NLM Exhibit Commemorates First Woman Physician

One hundred and fifty years ago, on Jan. 23, 1849, a young woman ascended the platform of the Presbyterian church in Geneva, N.Y., and received from the hands of the president of Geneva Medical College a diploma conferring upon her the degree of doctor of medicine. Thus, after many years of determined effort, Elizabeth Blackwell became the first woman to complete a course of study at a medical college and receive the M.D. degree.

In commemoration of this event, the National Library of Medicine has mounted an exhibit entitled, "'That Girl There Is Doctor in Medicine': Elizabeth Blackwell, America's First Woman M.D." The exhibit, curated by Carol Clausen of the library's History of Medicine Division, is located at the entrance to the division, just off the NLM lobby (Bldg. 38). Items illustrating Blackwell's admission to medical school, her experiences as a medical student, her graduation, and her subsequent medical career are displayed.

When her initial attempts to gain admission to a well-established medical school met with failure, Blackwell persevered, applying to a dozen smaller colleges. As she recounted in her autobiography, Pioneer Work in Opening the Medical Profession to Women, "At last, to my immense relief (though not surprise, for failure never seemed possible), I received the following letter from the medical department of a small university town in the western part of the State of New York." The single acceptance came from Geneva Medical College. Accompanying the letter from the dean was a resolution by the students, affirming their support of her endeavors. Displayed in the exhibit is a formal copy on parchment of the acceptance letter and resolution, which Blackwell had copied from the original and esteemed as "one of my most valued possessions."

Dr. Elizabeth Blackwell at age 38 in a pencil drawing by Comtesse de Charnacee.

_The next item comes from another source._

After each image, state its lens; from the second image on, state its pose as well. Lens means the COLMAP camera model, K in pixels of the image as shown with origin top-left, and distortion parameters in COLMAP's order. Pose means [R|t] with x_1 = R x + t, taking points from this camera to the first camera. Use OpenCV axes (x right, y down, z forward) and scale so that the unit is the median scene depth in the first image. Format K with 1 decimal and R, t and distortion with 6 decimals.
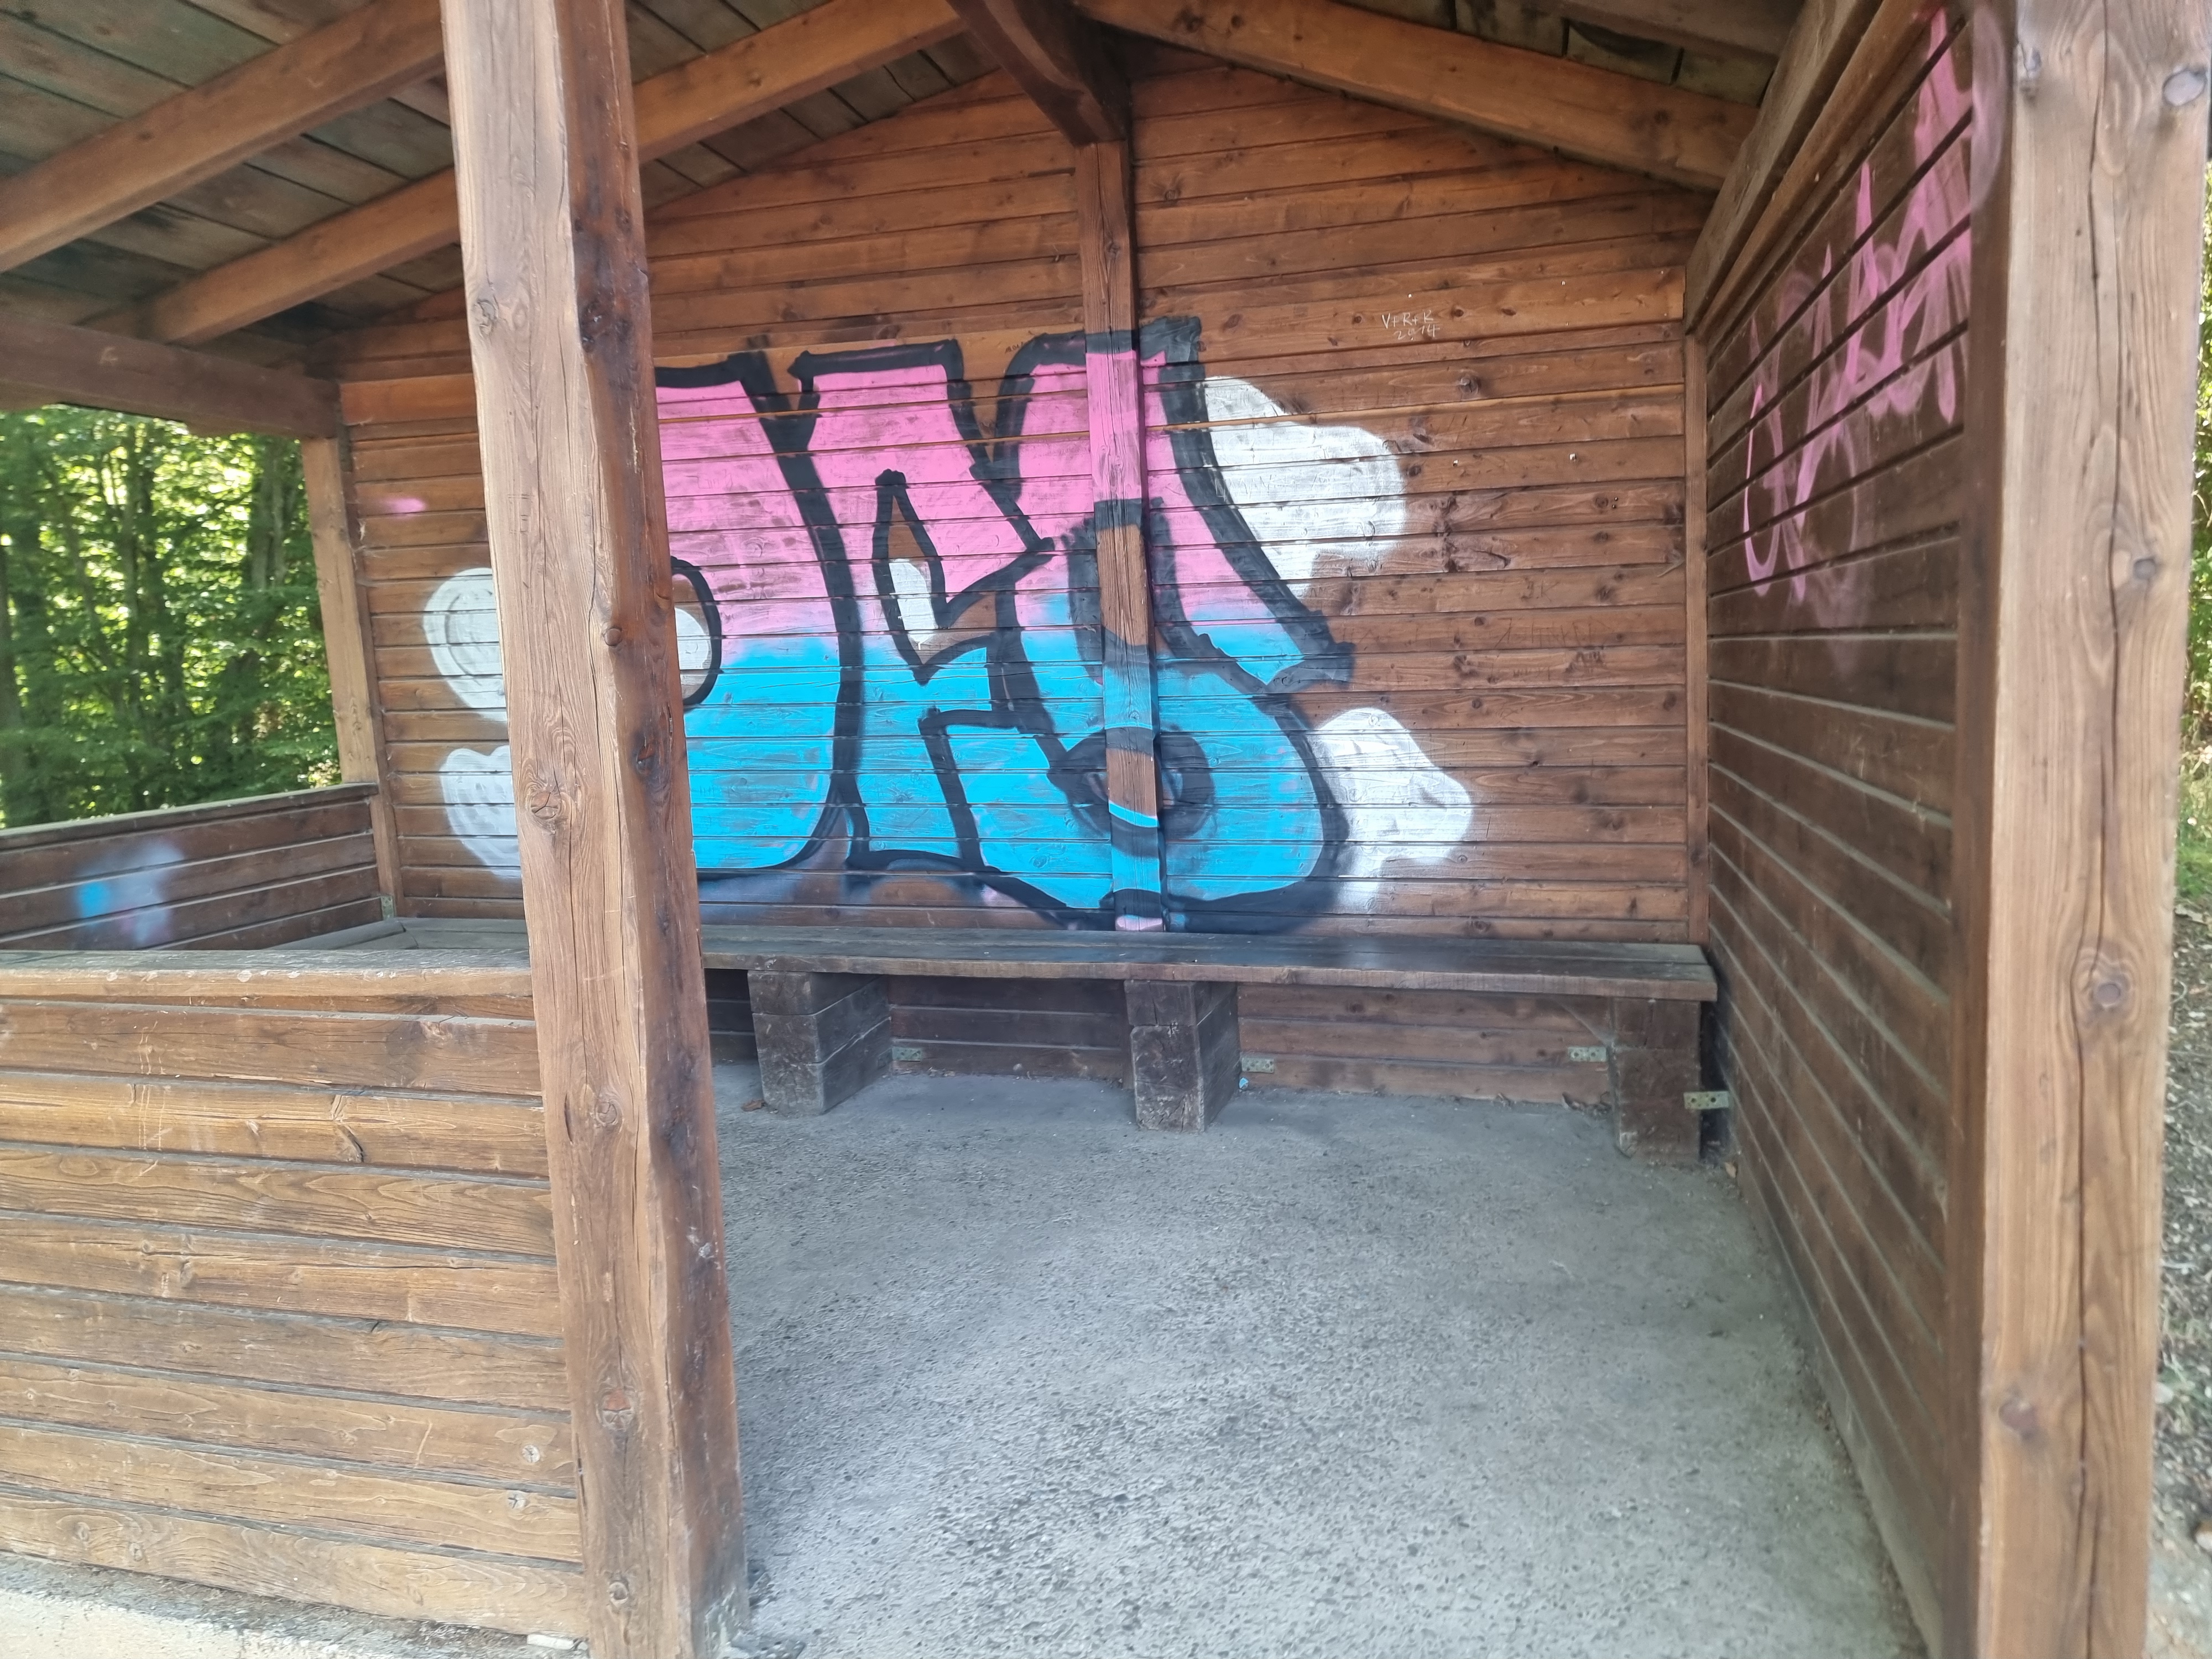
lens RADIAL K [[1548.7, 0, 1177.0], [0, 1548.7, 813.9], [0, 0, 1]] dist [0.086602, -0.080092]
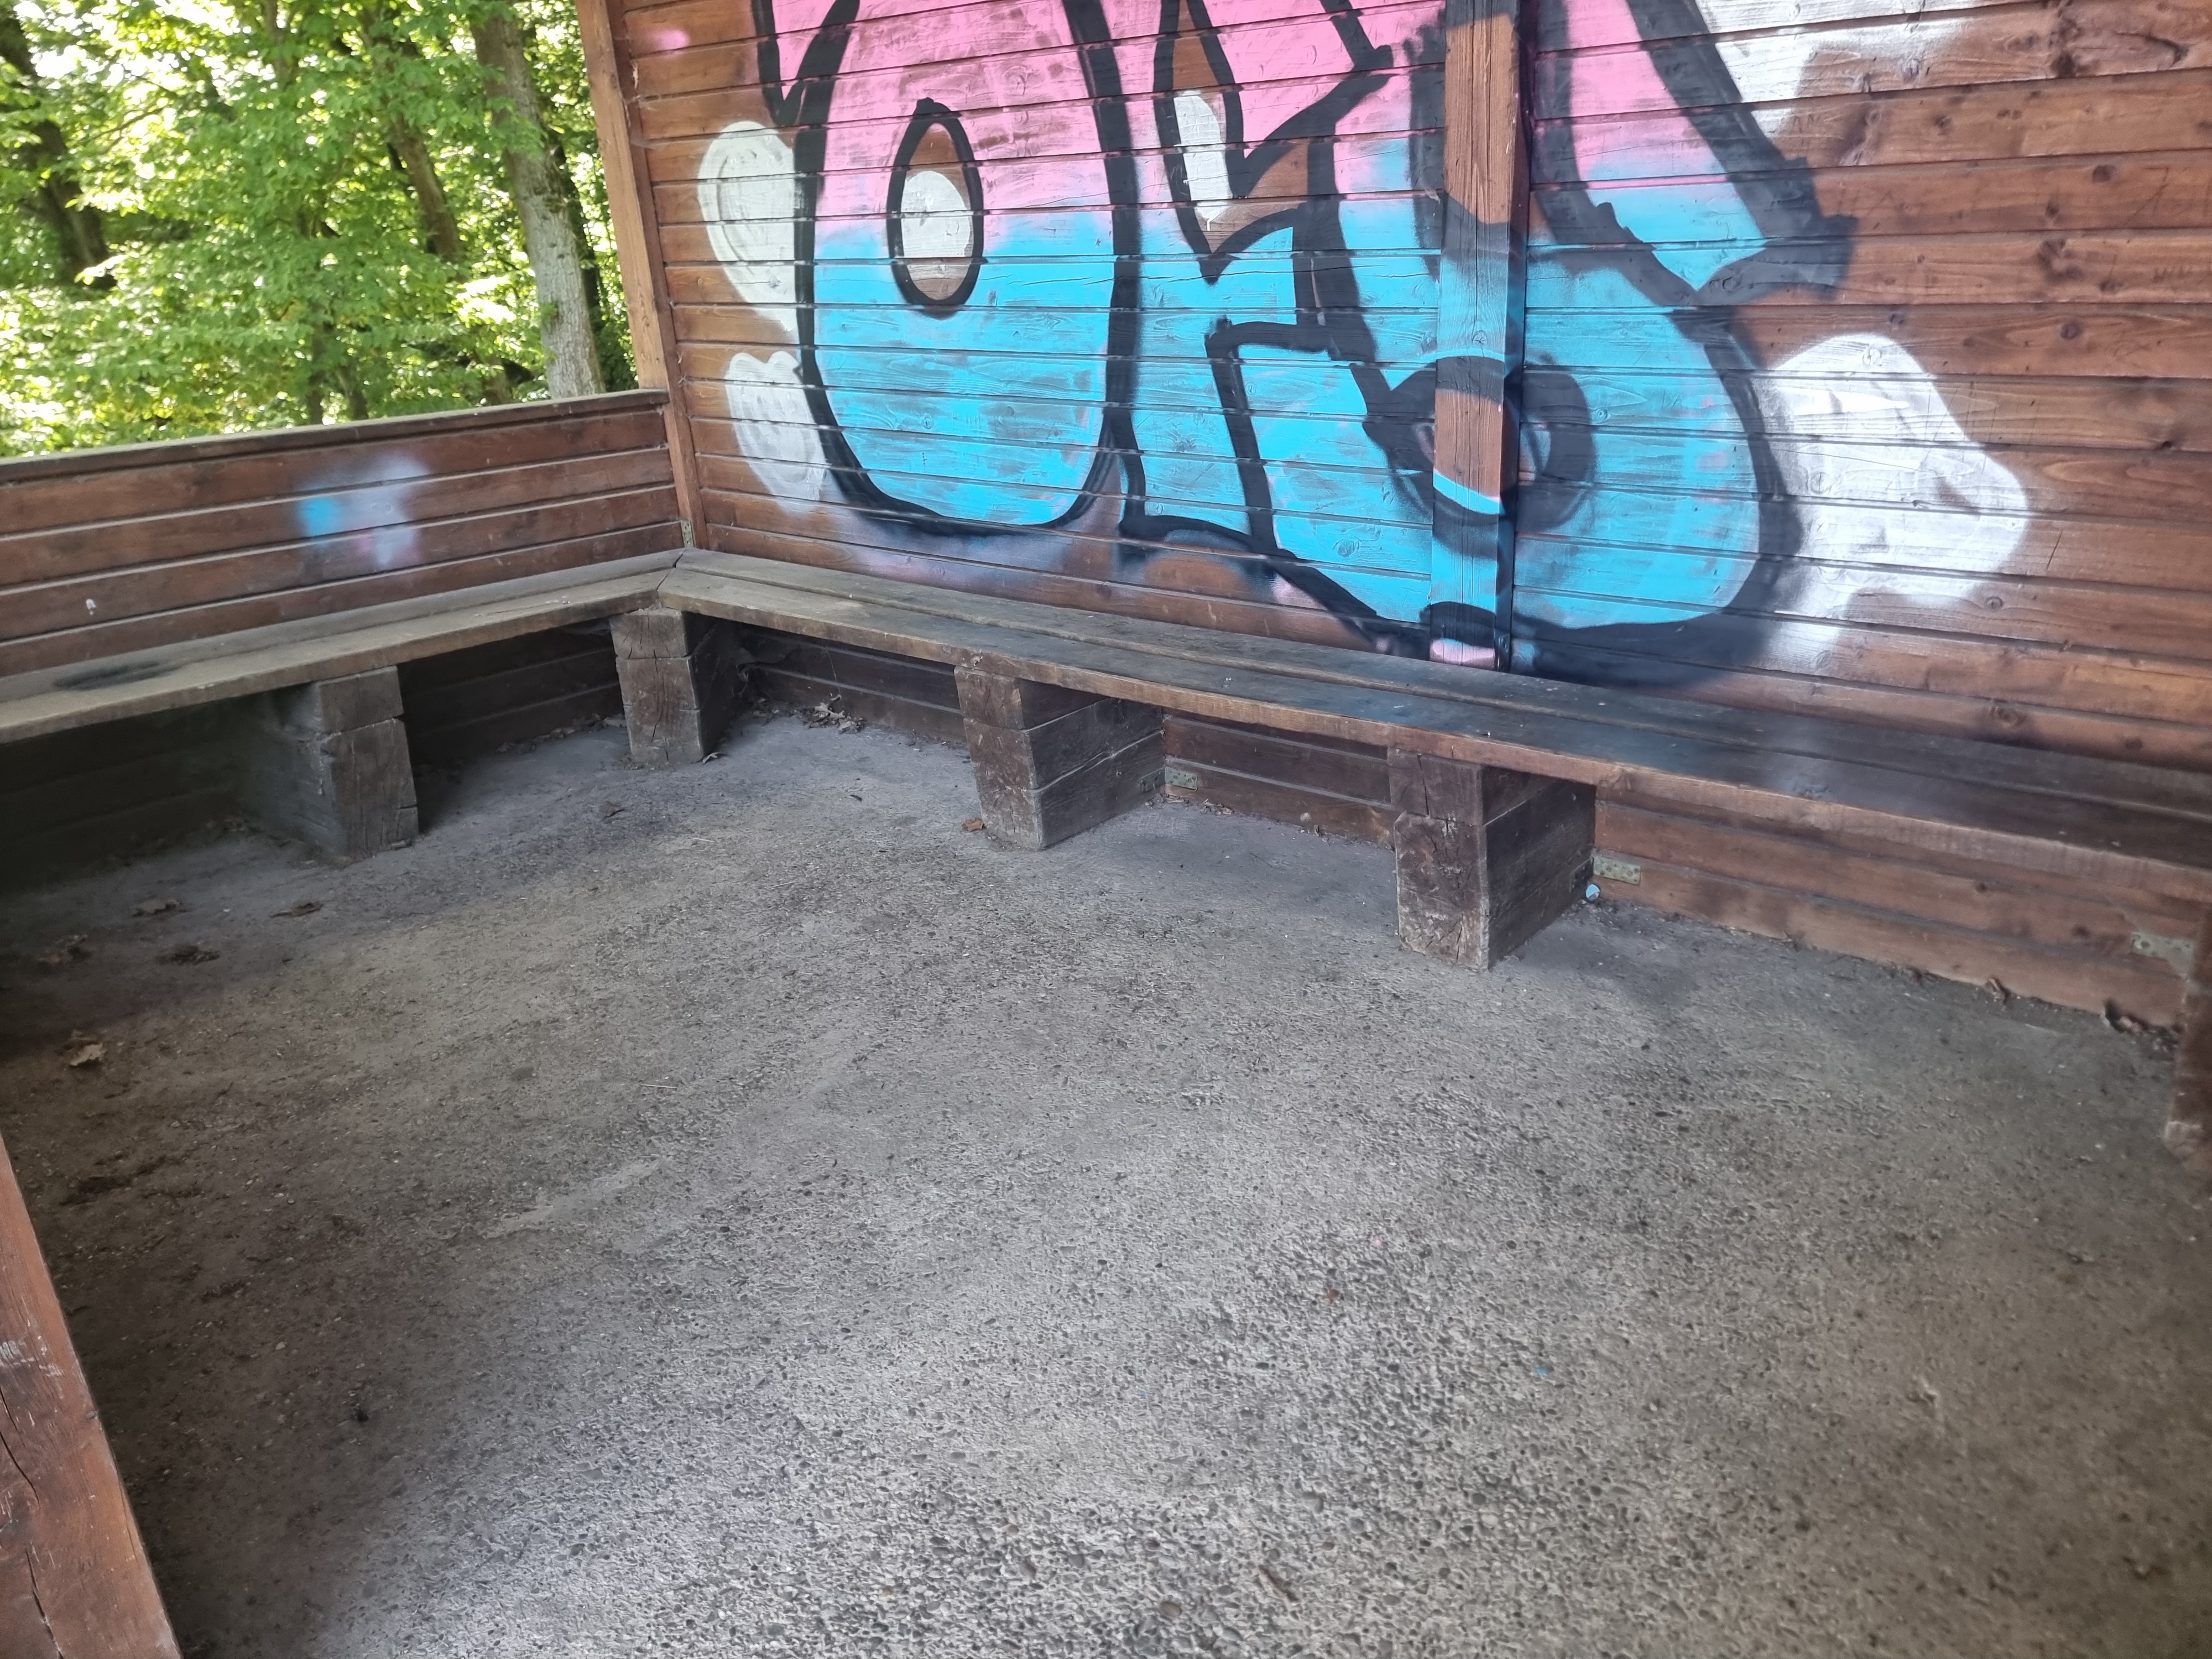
lens RADIAL K [[1548.7, 0, 1177.0], [0, 1548.7, 813.9], [0, 0, 1]] dist [0.086602, -0.080092]
pose [[0.918454, 0.140322, -0.369800, 0.127020], [-0.041506, 0.963984, 0.262701, -0.037824], [0.393344, -0.225930, 0.891199, 0.310024]]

The exhibit includes items illustrating Blackwell's life as a student, including a set of her class notes on materia medica, pictures of the Geneva College buildings, a college circular, and class admission tickets. Most intriguing is the manuscript syllabus of James Webster, professor of anatomy and Blackwell's strongest supporter. In her diary, Blackwell describes an anatomy class on a day soon after her arrival as "a trying day...a terrible ordeal...Some of the students blushed, some were hysterical...My delicacy was certainly shocked ..." The syllabus reveals the source of embarrassment.

The academic career begun with such difficulty was completed in triumph. Blackwell had gained the support of the students, faculty and townspeople, and graduated first in her class. Her brother Henry, who attended the graduation, described the ceremony in a letter to his family and noted the special esteem in which she was held. In his address to the graduating class, printed as a brochure, Dean Charles A. Lee commended Blackwell's "perseverance under difficulties, and obstacles next to insurmountable." Her thesis, on ship fever (i.e. typhus), was given the unusual honor of publication in the Buffalo Medical Journal.

After 2 years of further study in Paris and London, Blackwell settled in New York City. Her efforts to establish a medical practice were met by what she described as "a blank wall of social and professional antagonism." Instead, she turned to social and hygienic reform and the promotion of the medical education of women. She founded a free clinic, the New York Infirmary for Women and Children, which still exists as the New York Infirmary/Beekman Downtown Hospital, and the Woman's Medical College of the New York Infirmary. The exhibit includes circulars and catalogues from both of these institutions, some of Blackwell's own publications, and several portraits of her.

The exhibit will be on display until June 30. Flyers about it will be available at NLM or by mail from the History of Medicine Division, National Library of Medicine, Bethesda, MD 20894.